Но вышло так, что рассказывать начал он сам. Петербургские новости, сплетни, слухи распирали Панаева; он спешил сообщить обо всем. Некрасов слушал с удивившим его самого вниманием; он снова окунался в привычный, знакомый до мелочей, мирок. Василий стоял, прислонившись к стене, почти невидимый в темноте столовой. Он тоже вставлял в разговор замечания, и все это было занятно и интересно.

— В Петербурге сейчас никого нет, — говорил Панаев. — Ну, никого решительно, а особенно — литераторов. Все путешествуют, все — за границей, все пишут «впечатления», наблюдения, так сказать, с птичьего полета. Кажется, только ты и не присылал «впечатлений». Да ты пей, чего ты не пьешь? Разучился, что ли, за границей? Я вот, действительно, скоро одну содовую пить буду — недуги замучили.

Панаев осторожно налил коньяку в свою рюмку и понюхал его с видимым удовольствием.

— А у нас как обстоит дело с «впечатлениями»? — спросил Некрасов. — Пополняем бреши в карманах плавающих и путешествующих?

— А как же? Фет намедни прислал послание из Парижа. Ну, хоть бы одно новое словечко! Хоть бы один уголок новооткрытый! — все то же: Марсово поле, Елисейские поля, гробница Наполеона, Инвалидный дом — стоило за этим ездить в Париж! Нет, я решил поехать из Петергофа в соседнюю чухонскую деревню и тоже написать впечатления, — ей богу, больше найду неизведанных прелестей.

Василий неожиданно фыркнул в углу и поспешно поднес ладонь к носу.

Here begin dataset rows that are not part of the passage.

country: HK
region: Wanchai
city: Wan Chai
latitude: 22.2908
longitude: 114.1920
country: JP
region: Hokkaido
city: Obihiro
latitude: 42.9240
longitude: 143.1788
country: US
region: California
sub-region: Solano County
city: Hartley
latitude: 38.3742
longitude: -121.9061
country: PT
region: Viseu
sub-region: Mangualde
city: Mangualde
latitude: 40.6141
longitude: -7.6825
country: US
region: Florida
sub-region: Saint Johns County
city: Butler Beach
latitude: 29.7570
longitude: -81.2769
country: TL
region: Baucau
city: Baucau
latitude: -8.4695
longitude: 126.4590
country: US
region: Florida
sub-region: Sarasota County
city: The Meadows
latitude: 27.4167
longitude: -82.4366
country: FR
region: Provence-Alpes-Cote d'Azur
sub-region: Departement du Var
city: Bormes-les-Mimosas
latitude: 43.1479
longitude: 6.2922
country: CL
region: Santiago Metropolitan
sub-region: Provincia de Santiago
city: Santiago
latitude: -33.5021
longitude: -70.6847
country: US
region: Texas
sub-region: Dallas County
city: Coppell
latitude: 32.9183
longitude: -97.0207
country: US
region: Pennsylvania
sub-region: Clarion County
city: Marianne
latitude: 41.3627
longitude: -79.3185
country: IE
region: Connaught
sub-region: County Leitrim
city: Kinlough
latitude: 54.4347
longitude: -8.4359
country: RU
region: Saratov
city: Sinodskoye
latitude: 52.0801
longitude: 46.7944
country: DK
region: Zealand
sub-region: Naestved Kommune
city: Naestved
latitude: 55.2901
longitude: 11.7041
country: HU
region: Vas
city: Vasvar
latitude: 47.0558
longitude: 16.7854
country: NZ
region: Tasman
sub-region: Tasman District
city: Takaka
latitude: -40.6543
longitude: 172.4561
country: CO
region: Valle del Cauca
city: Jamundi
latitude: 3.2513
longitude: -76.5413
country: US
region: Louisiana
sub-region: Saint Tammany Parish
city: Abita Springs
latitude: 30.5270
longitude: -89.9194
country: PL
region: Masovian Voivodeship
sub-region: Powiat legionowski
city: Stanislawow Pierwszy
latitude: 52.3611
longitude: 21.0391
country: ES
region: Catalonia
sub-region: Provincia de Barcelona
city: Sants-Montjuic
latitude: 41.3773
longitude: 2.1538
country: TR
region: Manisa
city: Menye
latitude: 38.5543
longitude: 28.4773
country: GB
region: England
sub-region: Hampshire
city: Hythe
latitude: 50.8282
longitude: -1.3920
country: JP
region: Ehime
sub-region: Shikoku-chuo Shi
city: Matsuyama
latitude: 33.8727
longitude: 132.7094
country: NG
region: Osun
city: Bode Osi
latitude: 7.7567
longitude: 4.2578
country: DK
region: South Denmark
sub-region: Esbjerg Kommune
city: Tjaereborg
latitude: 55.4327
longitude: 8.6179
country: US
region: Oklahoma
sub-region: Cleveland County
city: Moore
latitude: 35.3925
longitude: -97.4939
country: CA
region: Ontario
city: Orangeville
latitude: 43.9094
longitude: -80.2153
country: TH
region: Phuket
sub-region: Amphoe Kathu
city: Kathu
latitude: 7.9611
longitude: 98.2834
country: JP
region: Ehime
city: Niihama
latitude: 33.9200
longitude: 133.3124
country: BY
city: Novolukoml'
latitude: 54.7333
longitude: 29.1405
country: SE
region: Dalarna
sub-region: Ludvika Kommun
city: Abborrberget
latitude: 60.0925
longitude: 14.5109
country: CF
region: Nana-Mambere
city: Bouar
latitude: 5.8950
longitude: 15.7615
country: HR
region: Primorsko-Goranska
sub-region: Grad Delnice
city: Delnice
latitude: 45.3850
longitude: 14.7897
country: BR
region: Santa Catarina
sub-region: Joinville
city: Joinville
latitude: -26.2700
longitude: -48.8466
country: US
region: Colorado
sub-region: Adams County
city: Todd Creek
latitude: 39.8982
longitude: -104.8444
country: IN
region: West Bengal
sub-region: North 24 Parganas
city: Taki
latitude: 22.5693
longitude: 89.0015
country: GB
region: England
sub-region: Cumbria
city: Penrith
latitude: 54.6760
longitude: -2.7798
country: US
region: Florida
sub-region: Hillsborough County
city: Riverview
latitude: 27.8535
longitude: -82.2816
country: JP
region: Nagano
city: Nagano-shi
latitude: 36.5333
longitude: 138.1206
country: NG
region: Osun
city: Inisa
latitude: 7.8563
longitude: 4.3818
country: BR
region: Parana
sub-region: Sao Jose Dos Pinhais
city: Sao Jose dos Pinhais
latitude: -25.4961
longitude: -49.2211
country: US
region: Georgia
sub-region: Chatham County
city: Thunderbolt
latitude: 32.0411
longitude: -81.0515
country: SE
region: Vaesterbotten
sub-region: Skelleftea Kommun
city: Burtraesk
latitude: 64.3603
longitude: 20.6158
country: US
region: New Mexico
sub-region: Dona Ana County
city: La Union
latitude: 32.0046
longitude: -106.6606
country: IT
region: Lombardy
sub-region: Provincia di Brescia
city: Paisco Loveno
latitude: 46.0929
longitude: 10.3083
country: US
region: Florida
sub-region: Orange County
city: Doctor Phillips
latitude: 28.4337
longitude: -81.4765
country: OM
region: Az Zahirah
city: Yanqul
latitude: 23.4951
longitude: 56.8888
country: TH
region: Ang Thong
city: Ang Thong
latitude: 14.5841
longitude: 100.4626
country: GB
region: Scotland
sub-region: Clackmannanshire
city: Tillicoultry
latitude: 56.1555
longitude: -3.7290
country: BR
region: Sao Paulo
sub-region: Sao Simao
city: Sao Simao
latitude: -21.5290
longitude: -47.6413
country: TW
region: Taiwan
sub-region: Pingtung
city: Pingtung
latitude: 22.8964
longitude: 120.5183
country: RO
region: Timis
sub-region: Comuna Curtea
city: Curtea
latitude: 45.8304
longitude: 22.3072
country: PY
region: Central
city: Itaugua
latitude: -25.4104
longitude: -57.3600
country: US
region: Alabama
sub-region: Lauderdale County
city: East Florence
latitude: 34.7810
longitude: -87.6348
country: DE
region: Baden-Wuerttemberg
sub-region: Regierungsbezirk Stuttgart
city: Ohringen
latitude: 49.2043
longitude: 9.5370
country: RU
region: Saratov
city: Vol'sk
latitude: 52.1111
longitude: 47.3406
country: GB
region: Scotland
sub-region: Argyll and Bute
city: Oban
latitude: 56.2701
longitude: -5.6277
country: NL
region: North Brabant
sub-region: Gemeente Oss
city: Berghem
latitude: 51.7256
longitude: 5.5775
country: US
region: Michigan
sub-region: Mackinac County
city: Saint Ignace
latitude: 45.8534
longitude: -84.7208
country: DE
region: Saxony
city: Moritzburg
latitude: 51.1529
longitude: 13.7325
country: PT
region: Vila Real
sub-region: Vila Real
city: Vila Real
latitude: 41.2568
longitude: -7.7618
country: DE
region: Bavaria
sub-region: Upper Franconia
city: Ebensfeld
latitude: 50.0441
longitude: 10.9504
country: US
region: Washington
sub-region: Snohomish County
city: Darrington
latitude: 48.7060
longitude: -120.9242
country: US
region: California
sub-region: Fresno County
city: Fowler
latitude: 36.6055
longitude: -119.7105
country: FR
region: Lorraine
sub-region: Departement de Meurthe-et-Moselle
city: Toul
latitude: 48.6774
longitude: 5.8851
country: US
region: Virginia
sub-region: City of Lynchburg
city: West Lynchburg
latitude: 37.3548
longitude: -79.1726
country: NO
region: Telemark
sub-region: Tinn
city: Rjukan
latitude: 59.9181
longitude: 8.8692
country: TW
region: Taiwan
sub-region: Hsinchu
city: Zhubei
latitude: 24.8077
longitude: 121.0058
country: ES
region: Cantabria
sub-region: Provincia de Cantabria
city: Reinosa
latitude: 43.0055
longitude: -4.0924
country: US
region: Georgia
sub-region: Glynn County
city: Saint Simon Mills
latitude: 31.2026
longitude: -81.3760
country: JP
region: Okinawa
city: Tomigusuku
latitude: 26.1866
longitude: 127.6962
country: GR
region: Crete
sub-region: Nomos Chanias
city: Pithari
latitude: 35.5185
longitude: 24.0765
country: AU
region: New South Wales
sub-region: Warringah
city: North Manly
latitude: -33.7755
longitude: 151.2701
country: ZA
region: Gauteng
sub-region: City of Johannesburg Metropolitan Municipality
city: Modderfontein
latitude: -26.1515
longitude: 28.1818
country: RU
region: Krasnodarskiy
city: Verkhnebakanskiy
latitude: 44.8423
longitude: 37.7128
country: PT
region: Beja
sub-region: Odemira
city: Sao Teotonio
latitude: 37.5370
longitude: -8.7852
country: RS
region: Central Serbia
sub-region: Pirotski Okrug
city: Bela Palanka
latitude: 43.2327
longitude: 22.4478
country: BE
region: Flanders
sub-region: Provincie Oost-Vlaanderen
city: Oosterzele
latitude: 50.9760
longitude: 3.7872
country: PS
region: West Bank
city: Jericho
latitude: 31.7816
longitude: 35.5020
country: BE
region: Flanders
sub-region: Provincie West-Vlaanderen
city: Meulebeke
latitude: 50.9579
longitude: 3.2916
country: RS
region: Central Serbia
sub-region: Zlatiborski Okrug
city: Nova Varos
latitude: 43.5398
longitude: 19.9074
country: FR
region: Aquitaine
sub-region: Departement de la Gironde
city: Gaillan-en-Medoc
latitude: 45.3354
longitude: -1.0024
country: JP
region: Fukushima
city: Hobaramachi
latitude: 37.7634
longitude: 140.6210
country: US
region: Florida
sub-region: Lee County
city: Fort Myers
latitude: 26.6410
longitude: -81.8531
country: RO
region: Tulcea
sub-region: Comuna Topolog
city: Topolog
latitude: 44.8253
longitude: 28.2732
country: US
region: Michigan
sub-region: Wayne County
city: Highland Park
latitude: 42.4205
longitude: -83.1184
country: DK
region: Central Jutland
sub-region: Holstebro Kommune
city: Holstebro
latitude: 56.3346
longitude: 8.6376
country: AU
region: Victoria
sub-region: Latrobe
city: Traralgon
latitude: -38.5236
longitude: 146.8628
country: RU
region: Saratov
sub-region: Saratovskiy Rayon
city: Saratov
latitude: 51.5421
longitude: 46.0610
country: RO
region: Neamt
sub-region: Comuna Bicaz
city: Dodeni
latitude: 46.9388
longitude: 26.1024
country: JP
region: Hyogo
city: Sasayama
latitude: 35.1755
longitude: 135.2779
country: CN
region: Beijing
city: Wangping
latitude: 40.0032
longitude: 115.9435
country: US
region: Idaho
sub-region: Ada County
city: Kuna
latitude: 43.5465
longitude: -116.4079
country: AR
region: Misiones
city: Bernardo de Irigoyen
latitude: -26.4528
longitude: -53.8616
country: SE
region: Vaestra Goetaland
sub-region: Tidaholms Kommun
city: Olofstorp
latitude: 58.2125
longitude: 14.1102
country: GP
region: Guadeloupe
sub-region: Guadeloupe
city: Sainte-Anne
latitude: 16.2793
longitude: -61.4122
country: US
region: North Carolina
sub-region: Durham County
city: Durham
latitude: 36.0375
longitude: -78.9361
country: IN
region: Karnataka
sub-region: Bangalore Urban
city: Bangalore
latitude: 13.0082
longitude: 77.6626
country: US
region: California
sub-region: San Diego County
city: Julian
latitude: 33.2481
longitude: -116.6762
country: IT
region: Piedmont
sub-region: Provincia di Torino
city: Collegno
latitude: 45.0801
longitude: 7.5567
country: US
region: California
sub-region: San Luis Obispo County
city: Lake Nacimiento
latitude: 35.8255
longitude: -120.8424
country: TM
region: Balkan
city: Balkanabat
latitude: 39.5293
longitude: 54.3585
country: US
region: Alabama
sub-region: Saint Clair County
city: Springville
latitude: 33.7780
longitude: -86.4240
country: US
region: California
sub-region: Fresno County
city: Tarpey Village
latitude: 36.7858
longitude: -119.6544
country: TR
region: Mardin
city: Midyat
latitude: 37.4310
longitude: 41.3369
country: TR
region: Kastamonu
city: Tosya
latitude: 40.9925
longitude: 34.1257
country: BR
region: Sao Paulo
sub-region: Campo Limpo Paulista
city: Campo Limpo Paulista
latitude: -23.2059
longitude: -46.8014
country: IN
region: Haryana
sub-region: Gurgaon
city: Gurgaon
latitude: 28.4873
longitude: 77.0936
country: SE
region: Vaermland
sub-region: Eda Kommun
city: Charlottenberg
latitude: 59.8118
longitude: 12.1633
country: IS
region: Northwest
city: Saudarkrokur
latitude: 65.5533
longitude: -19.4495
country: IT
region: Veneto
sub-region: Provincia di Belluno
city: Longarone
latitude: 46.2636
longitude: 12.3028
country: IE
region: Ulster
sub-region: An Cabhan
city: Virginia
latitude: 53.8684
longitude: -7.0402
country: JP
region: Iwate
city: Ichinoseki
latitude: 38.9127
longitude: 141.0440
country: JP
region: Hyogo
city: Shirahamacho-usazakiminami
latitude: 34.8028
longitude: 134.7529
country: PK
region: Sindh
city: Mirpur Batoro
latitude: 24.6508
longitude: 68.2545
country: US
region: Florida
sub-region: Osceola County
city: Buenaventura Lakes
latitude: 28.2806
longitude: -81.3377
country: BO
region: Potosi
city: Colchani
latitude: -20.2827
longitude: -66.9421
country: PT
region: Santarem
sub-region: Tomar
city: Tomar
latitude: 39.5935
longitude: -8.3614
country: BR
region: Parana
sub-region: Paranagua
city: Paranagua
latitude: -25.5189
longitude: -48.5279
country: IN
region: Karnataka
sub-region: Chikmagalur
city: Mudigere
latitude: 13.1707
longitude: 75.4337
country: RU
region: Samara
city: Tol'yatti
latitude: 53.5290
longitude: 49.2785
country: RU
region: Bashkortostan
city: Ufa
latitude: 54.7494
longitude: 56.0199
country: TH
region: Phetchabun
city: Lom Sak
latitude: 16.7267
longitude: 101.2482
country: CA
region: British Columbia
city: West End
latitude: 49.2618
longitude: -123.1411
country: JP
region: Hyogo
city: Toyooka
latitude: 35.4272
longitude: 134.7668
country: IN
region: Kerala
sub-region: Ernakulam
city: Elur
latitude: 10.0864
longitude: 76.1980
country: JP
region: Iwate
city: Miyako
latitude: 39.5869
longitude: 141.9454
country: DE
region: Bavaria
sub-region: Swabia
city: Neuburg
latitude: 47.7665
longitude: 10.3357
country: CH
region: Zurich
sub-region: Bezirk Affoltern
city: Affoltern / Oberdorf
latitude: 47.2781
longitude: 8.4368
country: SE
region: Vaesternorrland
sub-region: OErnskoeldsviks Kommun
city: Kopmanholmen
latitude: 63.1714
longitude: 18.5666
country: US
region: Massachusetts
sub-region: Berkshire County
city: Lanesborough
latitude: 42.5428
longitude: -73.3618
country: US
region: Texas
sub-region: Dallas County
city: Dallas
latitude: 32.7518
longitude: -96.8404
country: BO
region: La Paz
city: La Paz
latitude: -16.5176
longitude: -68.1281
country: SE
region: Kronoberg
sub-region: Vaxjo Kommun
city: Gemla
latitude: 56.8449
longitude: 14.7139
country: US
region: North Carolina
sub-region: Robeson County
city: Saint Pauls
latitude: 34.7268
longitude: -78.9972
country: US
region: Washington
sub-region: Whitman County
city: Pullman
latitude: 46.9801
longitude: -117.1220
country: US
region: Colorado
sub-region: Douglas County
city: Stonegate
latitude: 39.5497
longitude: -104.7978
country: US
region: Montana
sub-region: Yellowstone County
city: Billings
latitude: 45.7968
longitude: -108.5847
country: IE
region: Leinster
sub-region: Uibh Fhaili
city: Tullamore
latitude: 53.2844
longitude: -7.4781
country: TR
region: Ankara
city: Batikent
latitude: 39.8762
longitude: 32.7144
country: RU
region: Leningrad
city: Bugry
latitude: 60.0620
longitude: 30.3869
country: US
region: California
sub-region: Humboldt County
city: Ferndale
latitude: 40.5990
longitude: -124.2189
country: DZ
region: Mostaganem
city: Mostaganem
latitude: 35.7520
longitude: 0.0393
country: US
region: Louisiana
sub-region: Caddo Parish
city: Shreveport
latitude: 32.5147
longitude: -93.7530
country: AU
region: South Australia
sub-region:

— Ты что? Подавился? — спросил Некрасов.

— Нет-с, смешно стало, — хихикнув, ответил Василий. — Уж Иван Иванович, действительно, скажут, — чухонская деревня прелестней Парижа. Какие там можно описать прелести?

Иван Иванович грозно посмотрел на Василия.

— Прелести можно найти везде, — сурово сказал он. — На скотном дворе можно найти прелести, если иметь глаза и мозги в голове. О чем пишут эти путешествующие? Что они видят? Только собственную персону и ее интимные ощущения. «В Гамбурге зашел в писсуар и нашел, что он много удобней супротив наших» — вот что пишут! Один сообщает, что за границей задешево купил панталоны, жилет и галстук. Другой делится с читателями впечатлениями, полученными в Бреславле: он вкусил там суп с клецками, спаржу с бараньими котлетами, форель со сладкой подливкой и остался недоволен, — желудок, дескать, не сварил эти блюда!

Иван Иванович совсем рассердился и заявил, что людям с таким воображением он навсегда запретил бы путешествовать.